40話 とろけるチーズと魔鍛冶屋の魔法
広場での試し斬りとやらに楽勝で勝利した俺たち(ラヴィ)は、早速昼飯を食べることにした。
さっきまで揉めていた鍛冶屋のオヤジが、まさかの店をオススメしてきた。しかも「炉焼き」なる謎の料理をだ。
こういうの、この町の職人たちにとっては日常茶飯事なのか……血気盛んすぎるて。『あそこの炉焼きは絶品だぞ!オレが保証する!』とか言ってたけど、おいおい、鍛冶屋が言うんだから絶対熱いじゃん。文字通り。
ラヴィと一緒に教えられた場所へ向かうと、そこは……店というより、鍛冶場の延長線みたいな空間だった。
片隅に簡易キッチン、そして中央には鎮座する特製の炉。鉄枠に煉瓦を積み上げた姿は、まるで「武器を焼くか料理を焼くか迷ってる」ような存在感だ。
席は外。木製のテーブルとベンチが並び、客は自由に炉の前をうろついては焼き上がりを待つ。煙の香ばしさと溶けたチーズの匂いが、胃袋をこじ開けてくる。
最初に運ばれてきたのは――薄い生地に黄金色のチーズをたっぷり乗せ、表面をカリカリに焼き上げた薄焼きチーズパン。もう、見たまんまピザだ。

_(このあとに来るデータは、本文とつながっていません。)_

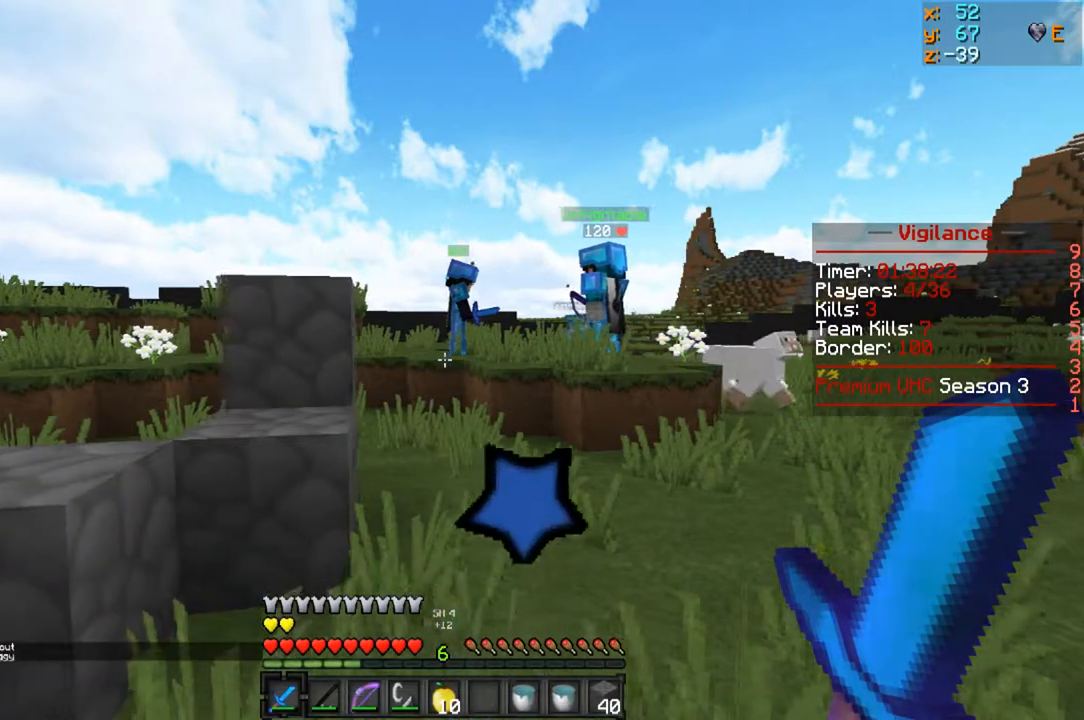
Gameplay with keyboard and mouse; each line is a JSON object with the keys and mouse buttons held at the frame after it. "events" lists presses ("down") and releases ("up") of "a", "d", "s", "w", "mouse_left" and "mouse_right" between this image and that frame as [ms after this image, input, new state], when the widget could be followed in between. "mouse_left", "mouse_right" = the "left", "right" buttons of the "mouse" list. No other keys are recorded. Fast repeated clicks can show as one long hold. Mouse movement is not recorded.
{"keys": ["a"], "mouse": [], "events": [[33, "w", "down"], [467, "w", "up"]]}
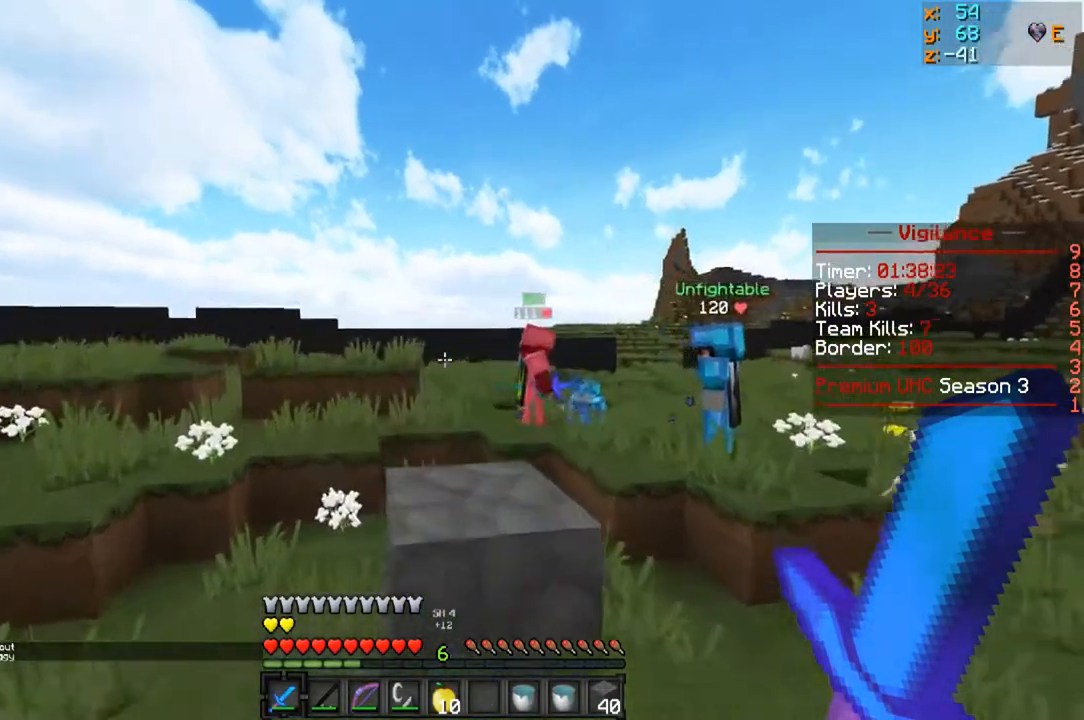
{"keys": ["a", "w"], "mouse": [], "events": [[17, "a", "up"], [233, "w", "down"], [483, "a", "down"]]}
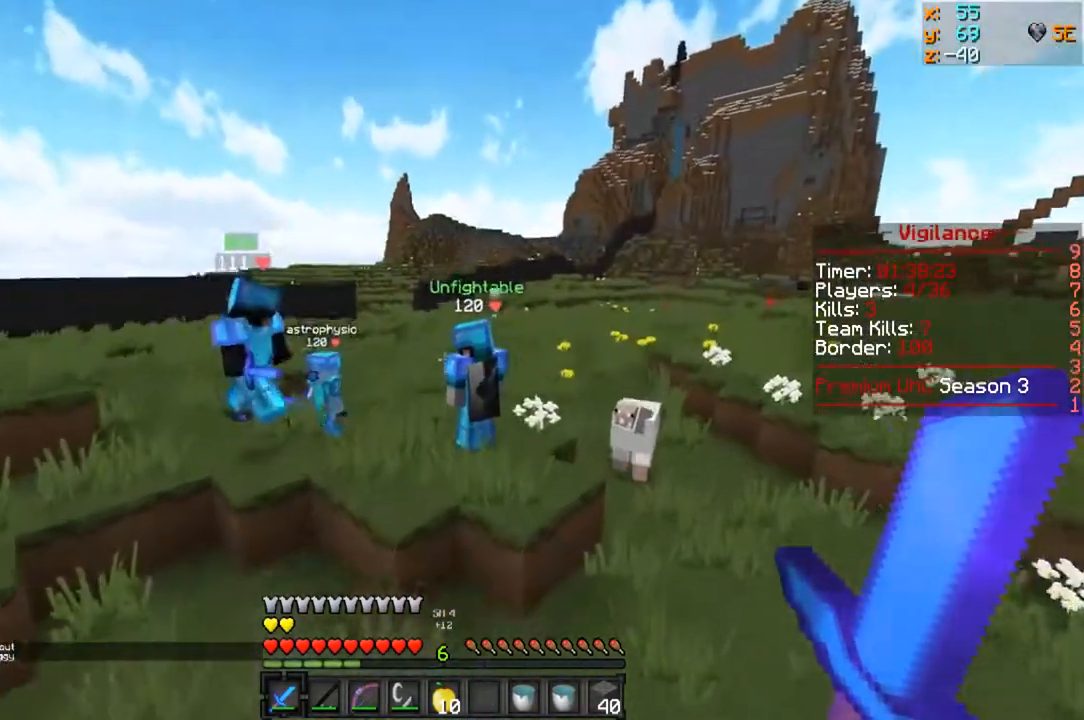
{"keys": ["a", "s"], "mouse": [], "events": [[33, "w", "up"], [133, "a", "up"], [283, "a", "down"], [383, "s", "down"]]}
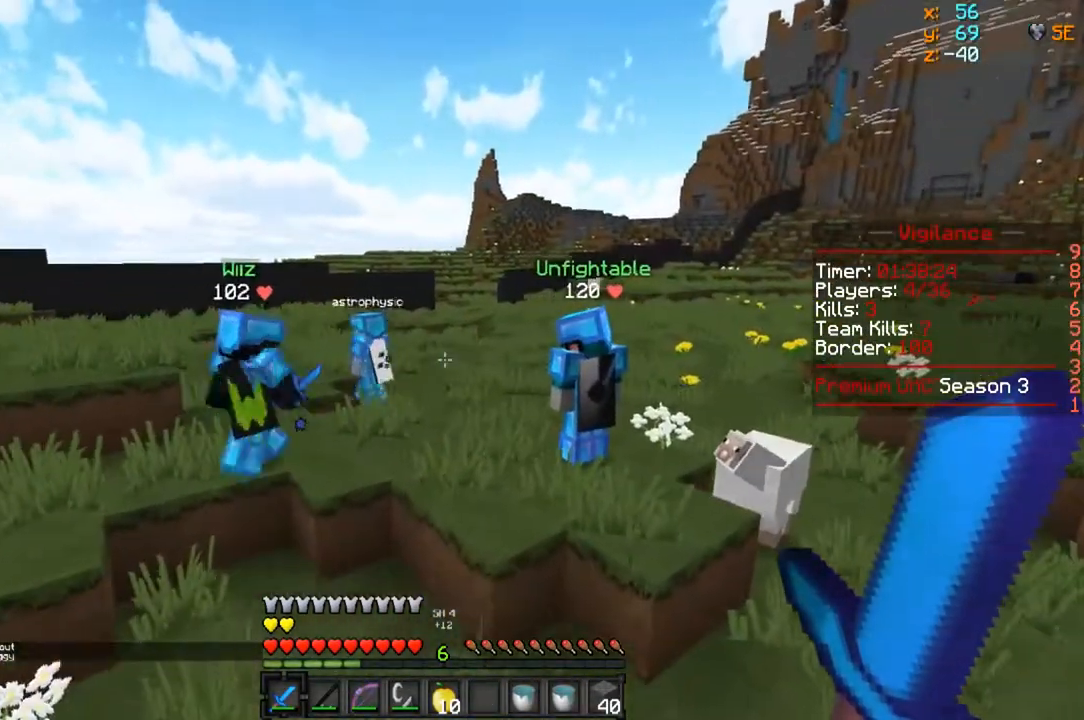
{"keys": [], "mouse": [], "events": [[67, "a", "up"], [83, "s", "up"]]}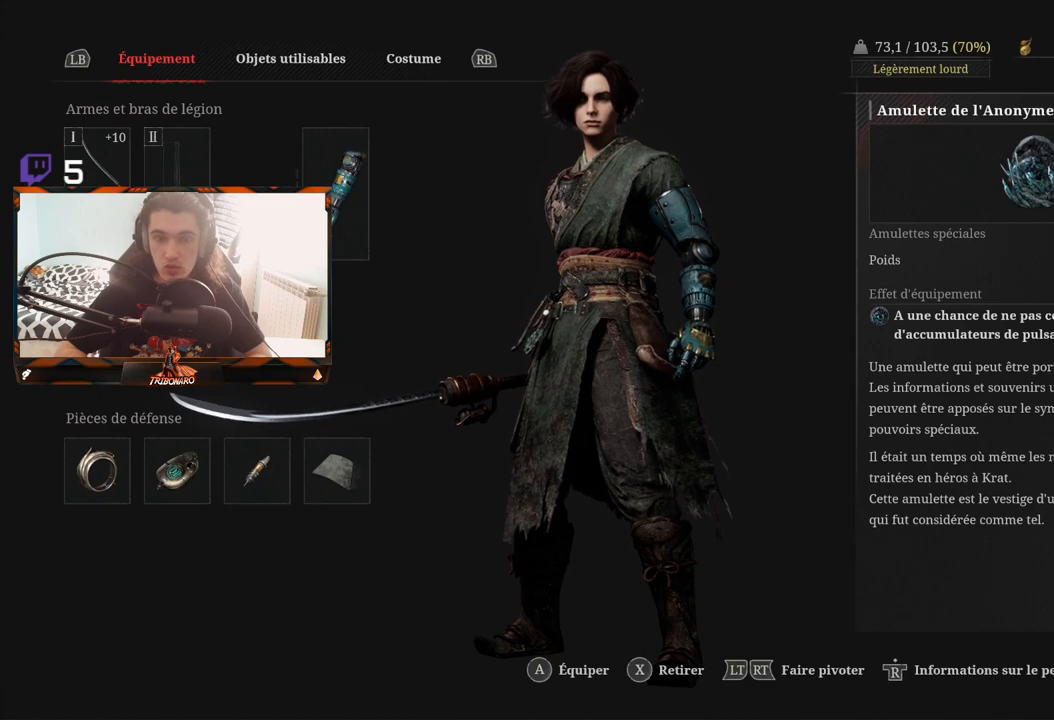
Gameplay with a controller (Xbox layout); each line is a JSON object with the inputs held at the frame after it. "events" lists button and stick changes between this image and that frame as [ms after this image, input, new state], when the widget could be followed in between.
{"buttons": [], "left_stick": "center", "right_stick": "center", "events": [[200, "DPAD_RIGHT", "down"], [333, "DPAD_RIGHT", "up"]]}
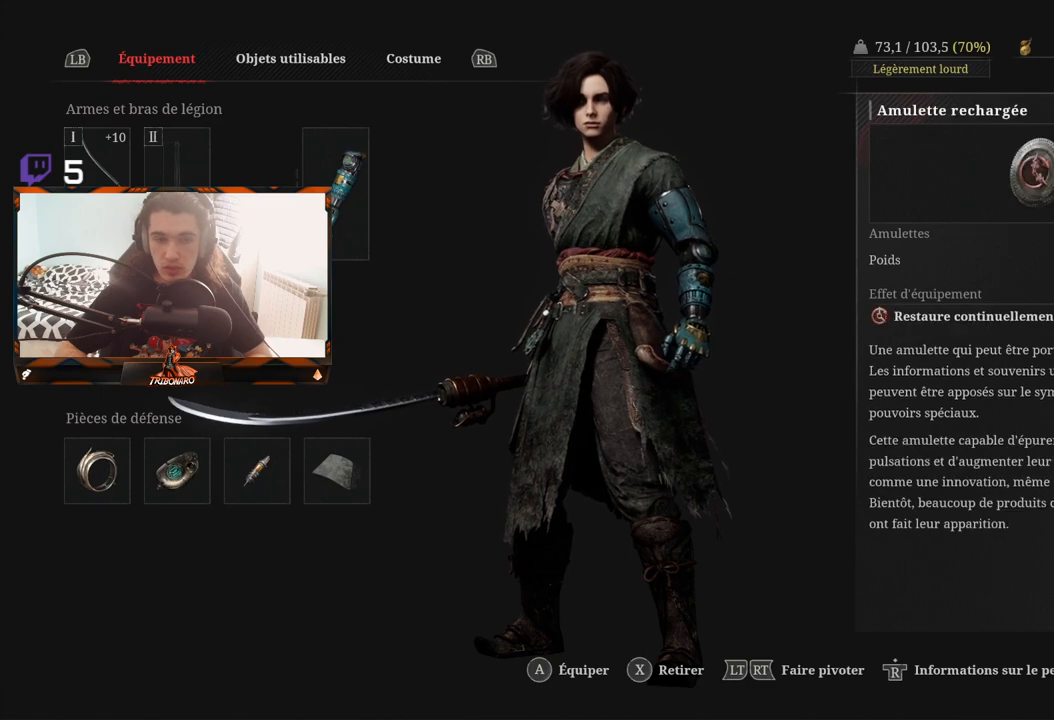
{"buttons": [], "left_stick": "center", "right_stick": "center", "events": []}
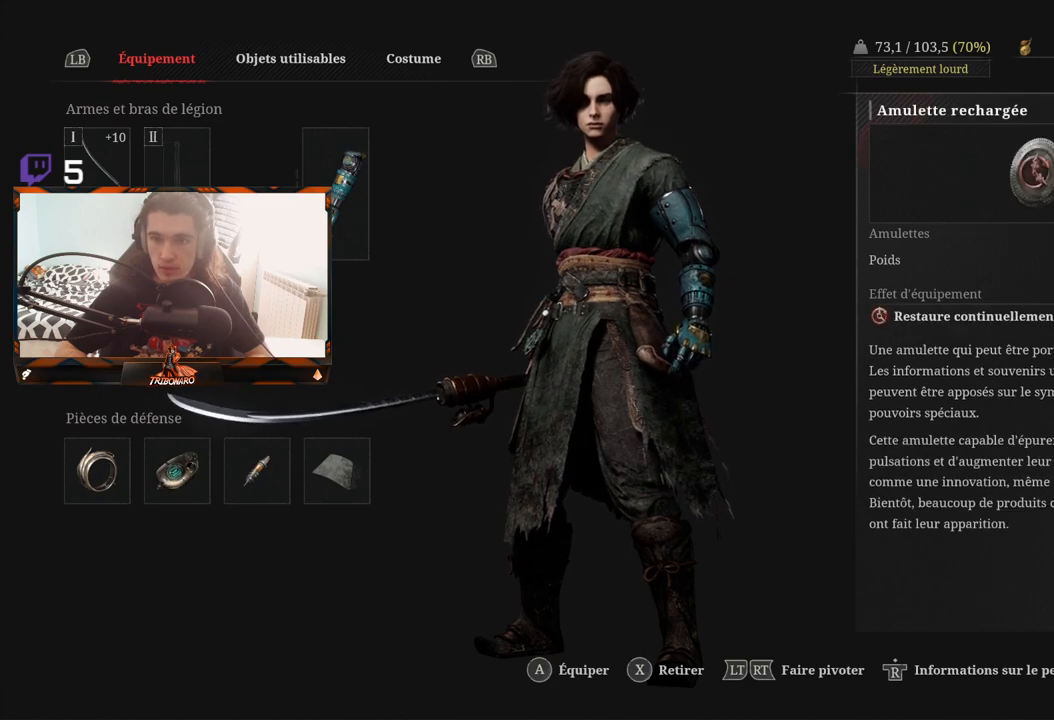
{"buttons": [], "left_stick": "center", "right_stick": "center", "events": []}
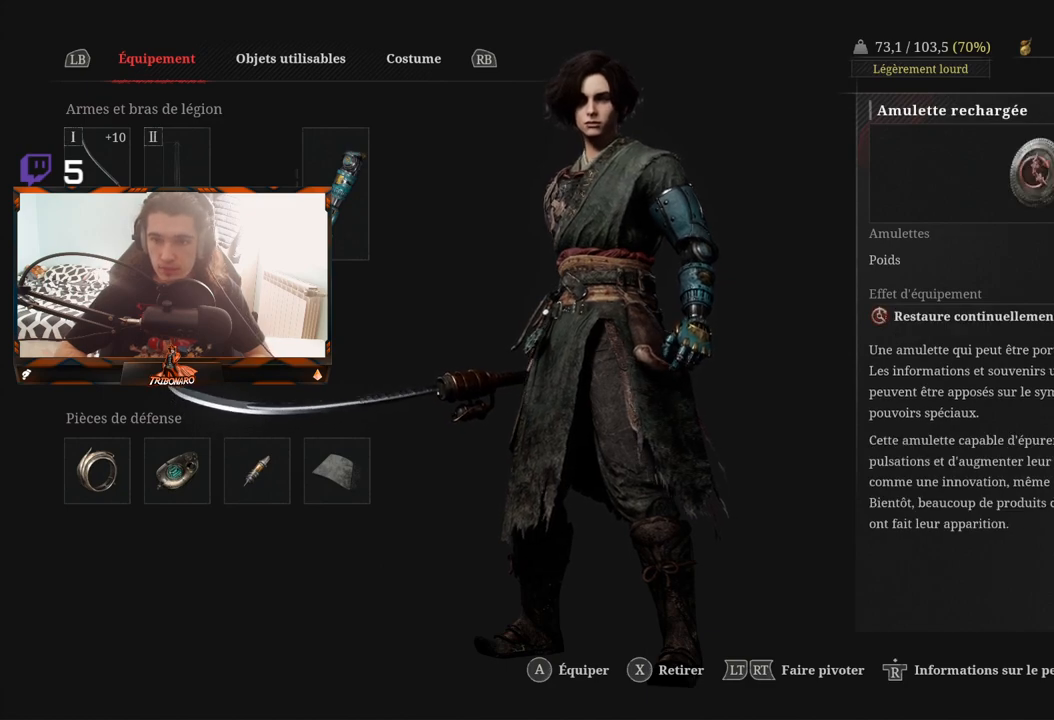
{"buttons": [], "left_stick": "center", "right_stick": "center", "events": []}
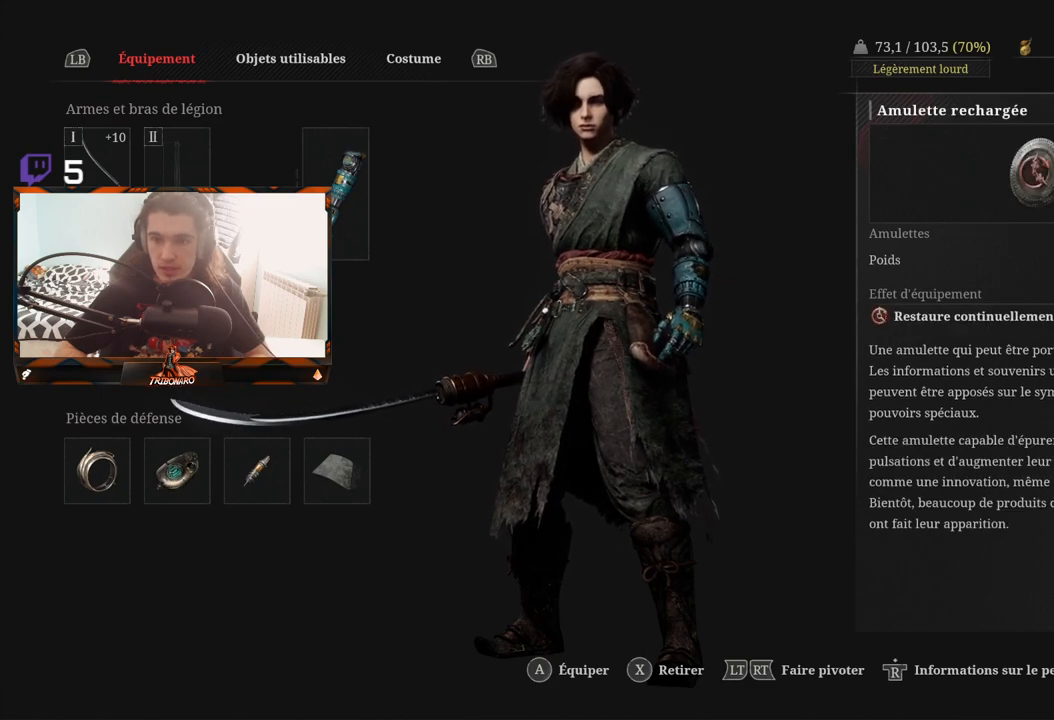
{"buttons": [], "left_stick": "center", "right_stick": "center", "events": []}
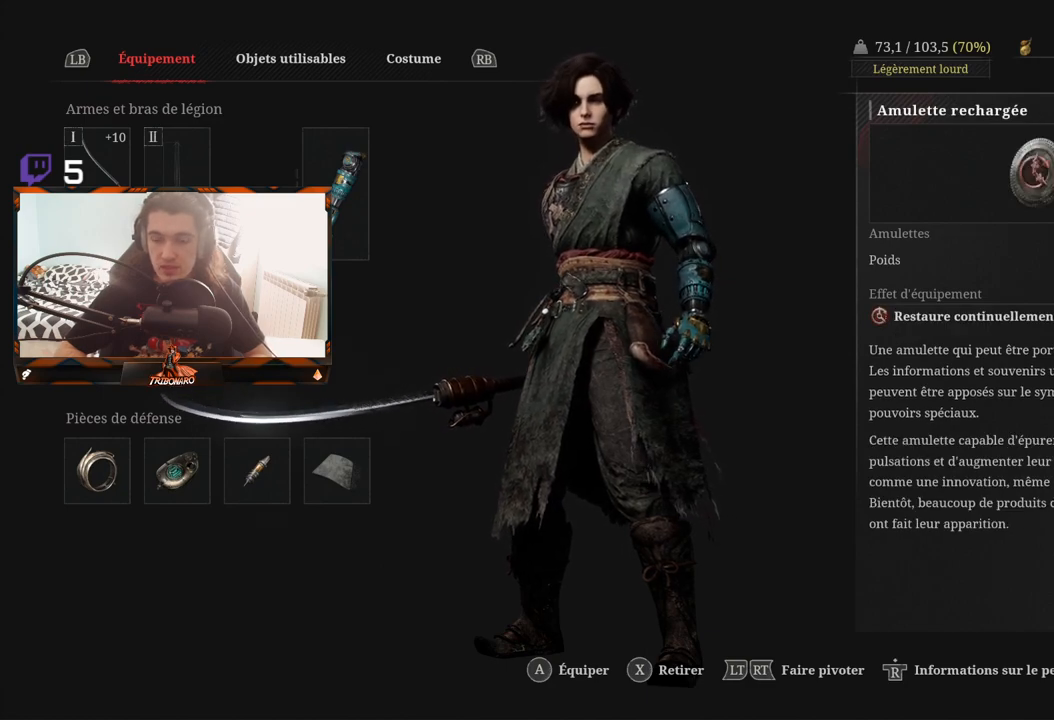
{"buttons": [], "left_stick": "center", "right_stick": "center", "events": [[17, "A", "down"], [183, "A", "up"]]}
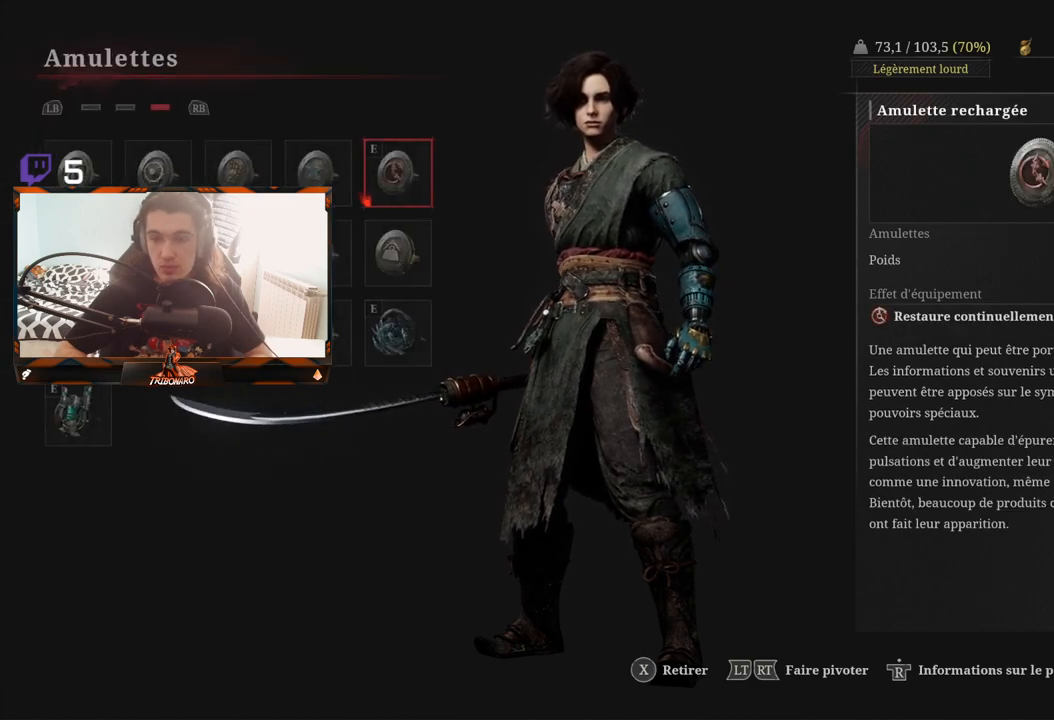
{"buttons": [], "left_stick": "center", "right_stick": "center", "events": []}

皿の上でチーズが糸を引き、光を反射してキラキラしている。
「ほあ……」
ラヴィがチーズパンをつまみ上げると、チーズがびよーんと延びた。その瞬間、銀の耳がぴくぴくっと動く。……やめろ、かわいすぎる。
「ほら、食ってみなよ。焼きたてだから、ヤケド注意な?」
「んあ……あつっ……。でも、美味しい」
おお、耳も尻尾もぶんぶん動いて、完全に「美味しいモード」だ。見てるとこっちまで嬉しくなる。
続いて出てきたのは鶏の香草炉焼き。パリッと弾けた皮から肉汁がじゅわっと溢れ、ローズマリーとタイムの香りが鼻をくすぐる。ナイフを入れれば、湯気がもくもくと立ち上り、食欲の理性を破壊してくる。
――うわ、これ絶対ビール欲しくなるやつだ。
二人で頬張りながら、俺はふと尋ねた。
「なあ、ラヴィの故郷って、こんな感じの料理あった?」
少し考えてから、ラヴィは短く答える。
「似たのはあった。でも、炉はこんな形じゃない。それに、チーズもない」
そこから、ぽつぽつと故郷の話をしてくれた。
雪深い土地、焚き火の回りで皆が集まり、焼きたてのパンや肉を分け合う夜。母親が作ってくれる濃厚なシチューの匂い――
それから一年に一度、家族全員が集まって三日をかけて大きな宴をするんだと、楽しそうに語ってくれた。正直、こんなに話してくれるのは意外だった。……こんなに楽しそうに喋る子なんだな。
こうして食事を終えた俺たちは、満足した腹を抱えながら鍛冶屋へ戻る。
「おう! 待ってたぞ!」
オヤジは鼻息荒く、作業台の下から何かを取り出した。
――狼をかたどったような耳あて付きの兜だ。流線型のシルエットが美しく、目元を程よく隠す。革ベルトでサイズ調整もでき、着脱も楽そうだ。
「……すごい」
ラヴィが小さく呟く。オヤジは誇らしげに腕を組んだ。
「見ろ、この仕上がり! 動きも邪魔せんし、耳あては特殊仕様だ。音もよく聞こえるはずだ!」
ラヴィが早速着けてみると、銀の耳と一体化し、まるで生まれつきそうだったかのように似合う。
「……これ、すごい。動きやすい、耳も、いい」
くるくる回って着け心地を確かめる様は、新しいおもちゃをもらった子犬そのものだった。
「また、なんかあったら持ってきたらいい!次は転ばねぇと思うけどな!ガハハハ!」
オヤジは大きく笑って、ヒラヒラと手を振った。
礼を言って鍛冶屋を後にし、宿に戻ると――
「まあっ! 見違えたわねラヴィ! とってもカッコよくてきゃわいいわ!」
ベルが入口で待ち構えていた。テンションは相変わらず天井知らずだ。
そして、胸を張ってドヤ顔。
「ワタクシからもご報告がありましてよ?」
……あれ?この顔、なんかろくでもない報告が来そうだぞ。